■ What is needed: Write out all the records again, putting "everyday name" in place of "common name" everywhere it appears and changing nothing else. Leave the pictures out.

■ Records supplied:
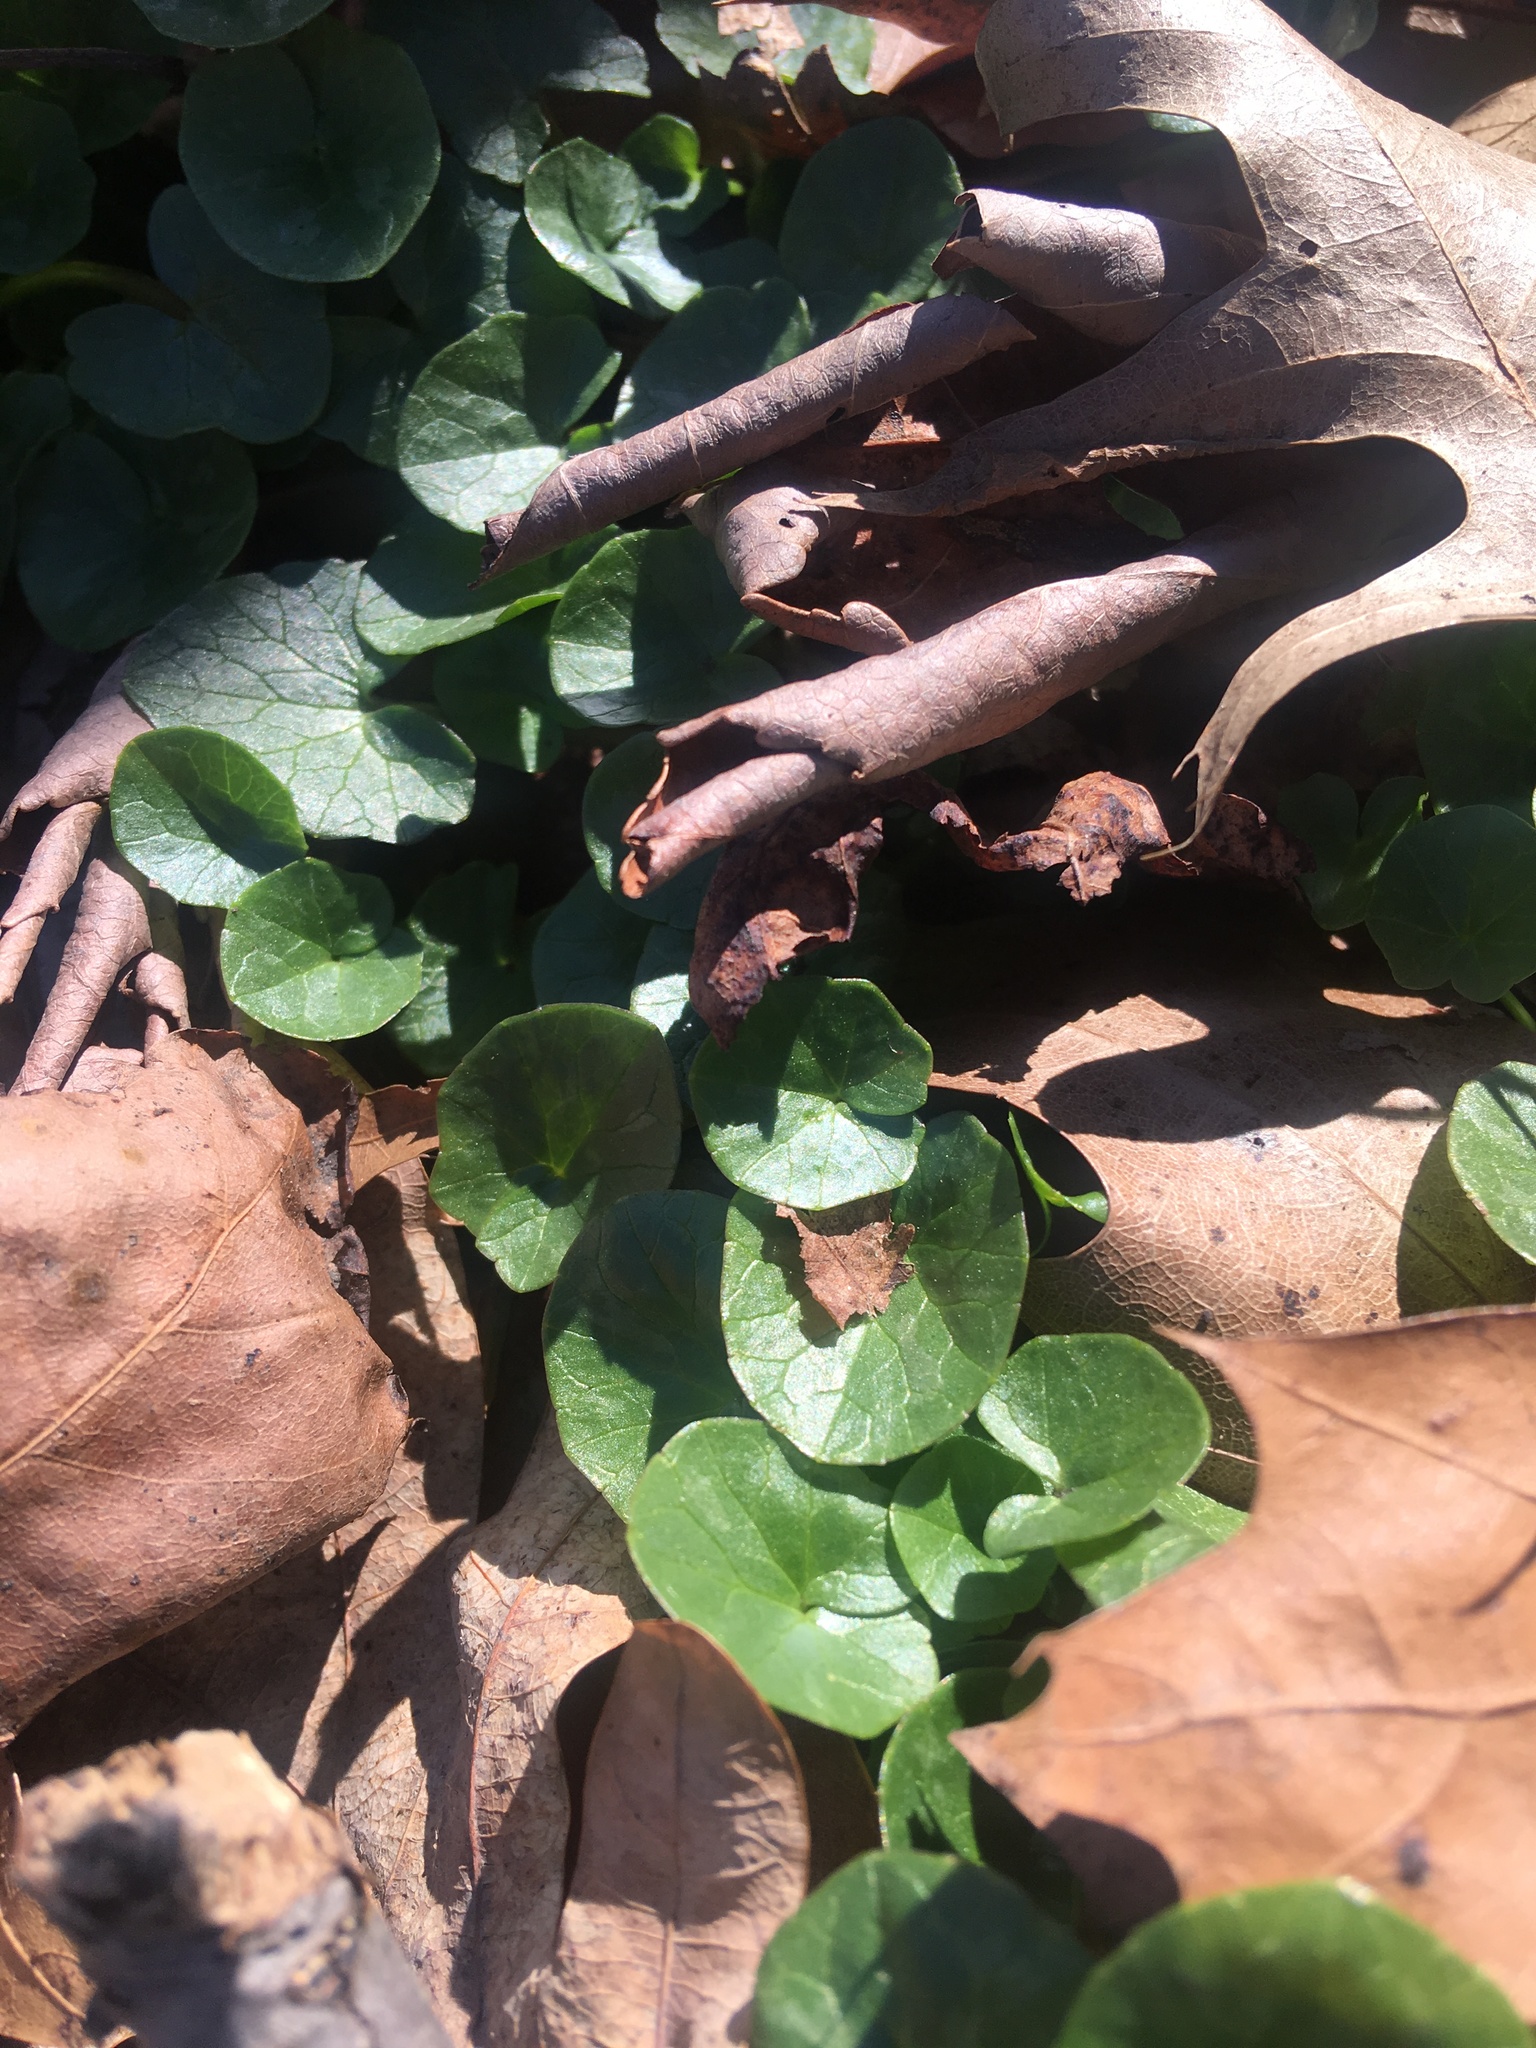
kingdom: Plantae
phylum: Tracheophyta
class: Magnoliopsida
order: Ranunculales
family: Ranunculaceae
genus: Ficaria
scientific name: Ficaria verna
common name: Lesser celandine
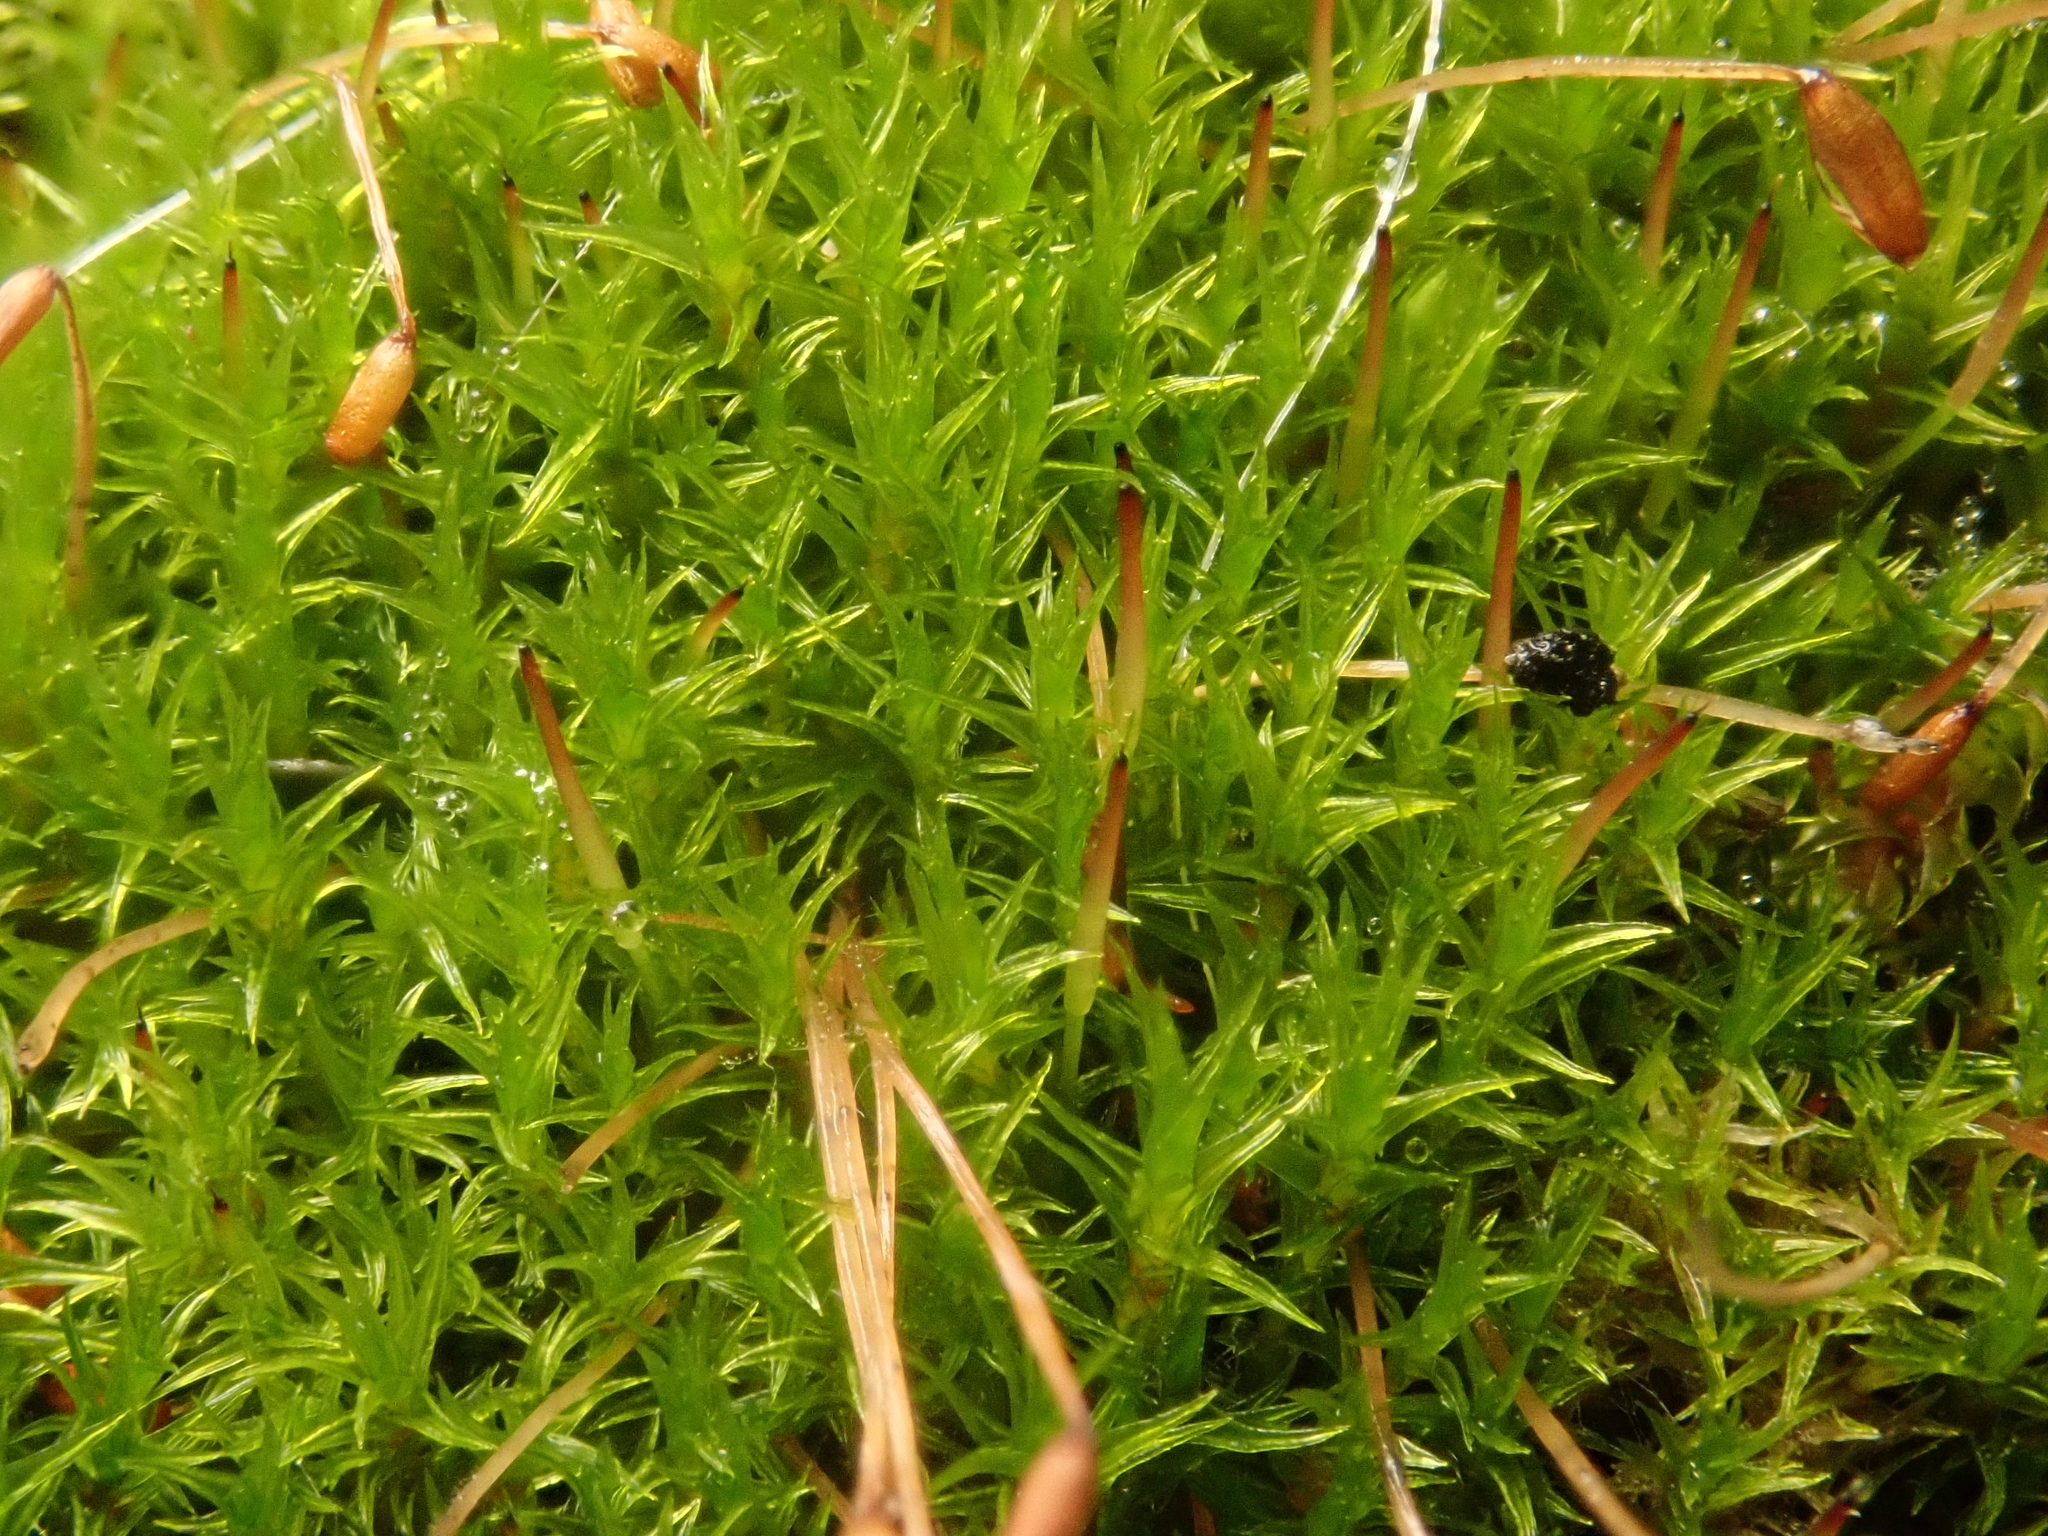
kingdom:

■ Result for this exercise:
kingdom: Plantae
phylum: Tracheophyta
class: Magnoliopsida
order: Ranunculales
family: Ranunculaceae
genus: Ficaria
scientific name: Ficaria verna
everyday name: Lesser celandine
kingdom:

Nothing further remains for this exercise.